35B total parameters, 3B active per token. General-purpose agent model for tool calling, structured output, and multi-step reasoning.

- **Architecture:** GDN hybrid MoE
- **Base model:** Qwen3.5-35B-A3B
- **Total / Active:** 35B / 3B
- **Min VRAM:** 12 GB
- **GGUF sizes:** Q3_K_M 16.3 GB · Q4_K_M 21.4 GB · Q5_K_M 25.0 GB · Q6_K 30.0 GB · Q8_0 36.9 GB

A 21 GB model (Q4_K_M) that runs on 12 GB VRAM. 6.7-7.6 tok/s decode on an RTX 3090.

## lean-coder-80b

80B total parameters, 3B active per token. 512 experts per layer, 10 active. Code-specialized model for generation, debugging, and software engineering.

- **Architecture:** MoE (512 experts)
- **Base model:** Qwen3-Coder-Next
- **Total / Active:** 80B / 3B
- **Min VRAM:** 12 GB
- **GGUF sizes:** Q3_K_M 36.7 GB · Q4_K_M 48.7 GB · Q5_K_M 57.0 GB · Q6_K 65.8 GB · Q8_0 84.8 GB

A 48.7 GB model (Q4_K_M) that runs on 12 GB VRAM.

## lean-agent-122b

122B total parameters, 10B active per token. 256 experts per layer, 8 active.
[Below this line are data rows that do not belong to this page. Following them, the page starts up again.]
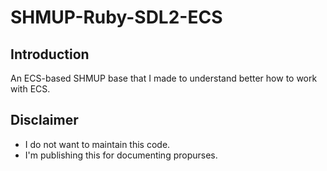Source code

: # SHMUP-Ruby-SDL2-ECS

## Introduction
An ECS-based SHMUP base that I made to understand better how to work with ECS.

## Disclaimer
 - I do not want to maintain this code.
 - I'm publishing this for documenting propurses.
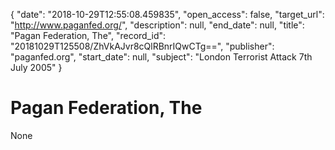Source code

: {
  "date": "2018-10-29T12:55:08.459835", 
  "open_access": false, 
  "target_url": "http://www.paganfed.org/", 
  "description": null, 
  "end_date": null, 
  "title": "Pagan Federation, The", 
  "record_id": "20181029T125508/ZhVkAJvr8cQlRBnrIQwCTg==", 
  "publisher": "paganfed.org", 
  "start_date": null, 
  "subject": "London Terrorist Attack 7th July 2005"
}

# Pagan Federation, The

None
Advanced agent model for complex orchestration and long-context workflows.

- **Architecture:** GDN hybrid MoE
- **Base model:** Qwen3.5-122B-A10B
- **Total / Active:** 122B / 10B
- **Min VRAM:** 24 GB
- **GGUF sizes:** Q3_K_M 56.6 GB · Q4_K_M 75.0 GB · Q5_K_M 87.8 GB · Q6_K 105.7 GB · Q8_0 129.9 GB

A 75 GB model (Q4_K_M) that runs on 24 GB VRAM. 2.3 tok/s decode on an RTX 3090.

## lean-reason-397b

397B total parameters, 17B active per token. Frontier-scale reasoning from a massive expert pool.
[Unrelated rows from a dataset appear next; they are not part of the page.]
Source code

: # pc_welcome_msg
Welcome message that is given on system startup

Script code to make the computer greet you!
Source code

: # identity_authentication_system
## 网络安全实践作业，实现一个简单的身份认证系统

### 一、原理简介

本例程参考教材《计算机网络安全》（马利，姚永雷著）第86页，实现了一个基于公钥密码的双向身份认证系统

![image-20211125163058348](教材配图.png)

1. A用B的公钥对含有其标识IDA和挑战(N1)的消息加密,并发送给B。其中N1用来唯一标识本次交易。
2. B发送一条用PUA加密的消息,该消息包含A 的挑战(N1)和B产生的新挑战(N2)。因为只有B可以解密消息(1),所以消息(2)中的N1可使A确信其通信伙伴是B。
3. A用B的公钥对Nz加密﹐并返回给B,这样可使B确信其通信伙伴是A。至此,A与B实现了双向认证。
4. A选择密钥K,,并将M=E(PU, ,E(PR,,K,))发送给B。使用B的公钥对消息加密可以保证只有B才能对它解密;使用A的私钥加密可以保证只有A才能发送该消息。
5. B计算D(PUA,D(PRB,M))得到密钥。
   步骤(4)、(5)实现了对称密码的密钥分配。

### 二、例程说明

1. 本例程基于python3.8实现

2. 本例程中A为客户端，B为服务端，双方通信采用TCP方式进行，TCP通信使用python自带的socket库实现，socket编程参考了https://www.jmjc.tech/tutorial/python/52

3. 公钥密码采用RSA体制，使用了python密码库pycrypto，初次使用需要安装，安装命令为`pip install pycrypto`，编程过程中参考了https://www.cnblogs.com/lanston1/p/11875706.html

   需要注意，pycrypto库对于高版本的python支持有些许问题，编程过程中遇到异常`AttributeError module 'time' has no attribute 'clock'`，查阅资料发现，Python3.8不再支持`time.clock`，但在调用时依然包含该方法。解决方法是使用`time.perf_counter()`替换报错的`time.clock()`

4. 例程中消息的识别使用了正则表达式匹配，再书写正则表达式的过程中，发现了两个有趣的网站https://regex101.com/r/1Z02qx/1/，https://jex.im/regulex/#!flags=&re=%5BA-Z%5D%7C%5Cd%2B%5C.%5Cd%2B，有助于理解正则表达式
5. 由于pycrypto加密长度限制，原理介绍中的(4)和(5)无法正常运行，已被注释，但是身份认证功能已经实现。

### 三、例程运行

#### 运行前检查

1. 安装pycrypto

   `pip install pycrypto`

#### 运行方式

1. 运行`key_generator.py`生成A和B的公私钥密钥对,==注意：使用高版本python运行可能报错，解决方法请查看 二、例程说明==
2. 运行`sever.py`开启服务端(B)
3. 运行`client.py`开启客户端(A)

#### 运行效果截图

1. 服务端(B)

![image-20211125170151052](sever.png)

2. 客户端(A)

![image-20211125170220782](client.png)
- **Architecture:** GDN hybrid MoE
- **Base model:** Qwen3.5-397B-A17B
- **Total / Active:** 397B / 17B
- **Min VRAM:** 48 GB
- **GGUF sizes:** Q3_K_M 177.4 GB · Q4_K_M 244.1 GB · Q5_K_M 293.7 GB · Q6_K 326.6 GB · Q8_0 421.5 GB

A 244 GB model (Q4_K_M) that runs on 48 GB VRAM. Frontier-scale reasoning on your hardware.

## lean-think-398b

398B total parameters, ~13B active per token. 256 experts per MoE layer, 4 active + 1 shared. Extended reasoning with chain-of-thought and agentic RL post-training.
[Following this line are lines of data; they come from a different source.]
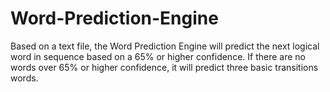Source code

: # Word-Prediction-Engine

Based on a text file, the Word Prediction Engine will predict the next logical word in sequence based on a 65% or higher confidence.
If there are no words over 65% or higher confidence, it will predict three basic transitions words.
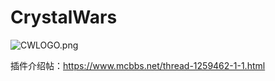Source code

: # CrystalWars
![CWLOGO.png](https://s2.loli.net/2022/01/18/Bx7ZUYr9nHO1KS2.png)

插件介绍帖：https://www.mcbbs.net/thread-1259462-1-1.html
- **Architecture:** afmoe (interleaved SWA + global attention)
- **Base model:** Arcee Trinity-Large-Thinking
- **Total / Active:** 398B / ~13B
- **Min VRAM:** 48 GB
- **License:** Apache 2.0
- **GGUF sizes:** Q3_K_M 181.4 GB · Q4_K_M 241.9 GB · Q5_K_M 283.6 GB · Q6_K 343.2 GB · Q8_0 423.7 GB

A 242 GB model (Q4_K_M) that runs on 48 GB VRAM. The "you can't run this without expert offloading" model.

## Model Format

All models ship in `.lmpack` - a format designed for expert offloading. The lean runtime keeps the hot path in VRAM and transparently pages in the rest from RAM and NVMe as needed. Combined with speculative prefetching and profile-guided preloading, it delivers interactive speeds on hardware that would otherwise be far too small.

```bash
lean pull lean-agent-35b
lean run lean-agent-35b
```

Single binary, 15 MB. Download once, run forever. No cloud dependency.